Sleeves aren’t the most exciting of gifts, but I would say a good 95% of the Commander player base uses them. It’s hard to shuffle 99 unsleeved cards, and given enough time even the best sleeves start to look worn and ragged. A box of these, in a color of significance to the Commander player in your life, ensures they have the freedom to keep their deck fresh or expand into a new one.


2) Holiday Gift Box – $20

Commander card collections tend to include a bunch of important single cards. Without a proper organizational system, that can easily get out of hand. One of the ways to get around that is to keep all your valuable and important singletons organized into a solid, reliable box. THIS IS THAT BOX. It doesn’t come with sufficient dividers for either the space or the ridiculous number of stickers, but you can always supplement those with top-loaders ($5 add-on item on Amazon) if you really need to keep them separated.


3) Deck Builder’s Toolkit – $17

This might seem like an odd inclusion, since the cards aren’t particularly valuable and no one really seeks these things out, but! It turns out that the special box that is included with the Deck Builder’s Toolkit is the perfect size to fit three Commander decks and some tokens. So you’re basically paying for a snazzy and colorful travel/storage box that happens to also include all the basic removal spells, four packs, and enough basic land to satisfy anyone’s needs. Sounds like a bargain!


4) Ultra Pro Magnetic Flip Box – $15

If the player you’re buying for is the type who specializes in an individual deck, rather than mixes it up with a bunch of them, this line of deck boxes is a traditional treat. While they occasionally have gluing issues (rectifiable, but caveat emptor), these are basically the première individual deck boxes, and they have room for a single sleeved Commander deck in each of them. Plus, you can color code them based on decks or color preference of the recipient, which gives you a rainbow of possibilities.


5) Pound-O-Dice – $20

Chessex is the primary dice supplier for Magic the Gathering players, and Commander players traditionally need more dice than most.
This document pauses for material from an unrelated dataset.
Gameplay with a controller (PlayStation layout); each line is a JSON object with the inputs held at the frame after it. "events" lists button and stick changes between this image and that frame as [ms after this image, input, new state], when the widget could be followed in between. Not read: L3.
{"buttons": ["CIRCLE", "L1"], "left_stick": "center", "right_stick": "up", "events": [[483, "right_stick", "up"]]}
Whether it’s two d10s to keep track of your life, a bunch of d6s to sprinkle +1/+1 counters across your board, or a d12 to keep track of one of your planeswalkers, Commander players really need some decent die solutions. Luckily, if you get your Commander player a pound of dice, they will probably never need to buy dice again! That’s right, a pound of dice is more than a person could ever reasonably need, and for that reason it makes a great, amusing gift. Plus, throw in some of these $4 Velour Dice bags, also by Chessex, and they can keep a more reasonable subset of those dice with them when they go to play. Pound it!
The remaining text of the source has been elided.